What you need to do: In the Berlin travel excerpt below, explain why the narrator got to experience German health care, in one to three sentences.

Excerpt to read:
++++
The government may have lost a few euros in selling off properties back then, but it gained much in the way of livability and excitement.  We found a hotel in Prenzlauer Berg, a neighborhood in the former East Berlin still in reconstruction, but starting to seem almost bourgeois.  Of course, there are still bars of every description, and art is everywhere, but the best nightclubs and parties are in other, less reclaimed, parts of the city.


We had to visit the fragments of the Wall, of course, although we have little comprehension of the art that decorates them now.  Near the longest section, along the river Spree in the Friedrichshain neighborhood, we found a “beach” club, created in what was perhaps an old train station or storage lot.  The remaining buildings had been repurposed as stages, volleyball courts, and Jamaican food stalls, or whatever was necessary for all-night, outdoor dancing and partying.  We saw posters urging fans to lobby city officials not to close down the club and take possession of the property.  It’s not just club for fun, it’s a communal expression by a minority, whose rights are sacred in Germany.  Berlin may be becoming accustomed to reunification but the kinks haven’t yet been worked out.






But it’s still not like any other city.  For one thing, its museums are simply stunning.  History buffs like us are just floored by the Temple of Pergamon and the Ashtar Gate of Meospotamia, recreated inside the Pergamon Museum.  The Altes Museum’s collection of antiquities was top quality.  The Picture Gallery at the Kulturforum had world-class paintings.  And monuments, like the relatively new Memorial to the Murdered Jews of Europe, provoke both thoughtful and emotional responses.  There was no way we could visit every one of Berlin’s museums and sights, or even a quarter of them.  You’d have to spend a month in Berlin to see them all, and have better shoes than we did.







You’d also have to have better health!  I’d come down with a severe sore throat on our way to Berlin, so I had the opportunity to experience German health care.  A pharmacist near our hotel gave us the address of a local doctor who spoke English; we waited less than half an hour to see him.  After a brief examination, and patiently listening to all the home treatments I’d tried, the doctor wrote a prescription for penicillin, and charged me about 25 Euros.  The prescription cost me about 12 Euros.  Altogether, it took about an hour, and cost less than 40 Euros.  Beat that, American Health Care.

I was more able to enjoy the city after seeing the doctor, but stuck to soft foods for most of our stay.  We were in Berlin during the annual Reunification Day holiday, and enjoyed people-watching from a picnic table at the city’s party in the Tiergarten.  Usually, festival food is sausages, but this was Berlin!  So I enjoyed my first bowl of German split pea soup (with sausage) at the festival.
++++
Entries supplied:
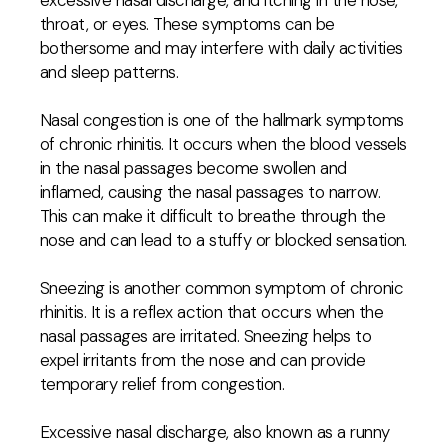
excessive nasal discharge, and itching in the nose,
throat, or eyes. These symptoms can be
bothersome and may interfere with daily activities
and sleep patterns.
Nasal congestion is one of the hallmark symptoms
of chronic rhinitis. It occurs when the blood vessels
in the nasal passages become swollen and
inflamed, causing the nasal passages to narrow.
This can make it difficult to breathe through the
nose and can lead to a stuffy or blocked sensation.
Sneezing is another common symptom of chronic
rhinitis. It is a reflex action that occurs when the
nasal passages are irritated. Sneezing helps to
expel irritants from the nose and can provide
temporary relief from congestion.
Excessive nasal discharge, also known as a runny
++++
Answer space: The narrator came down with a severe sore throat on the way to Berlin and needed to see a doctor there.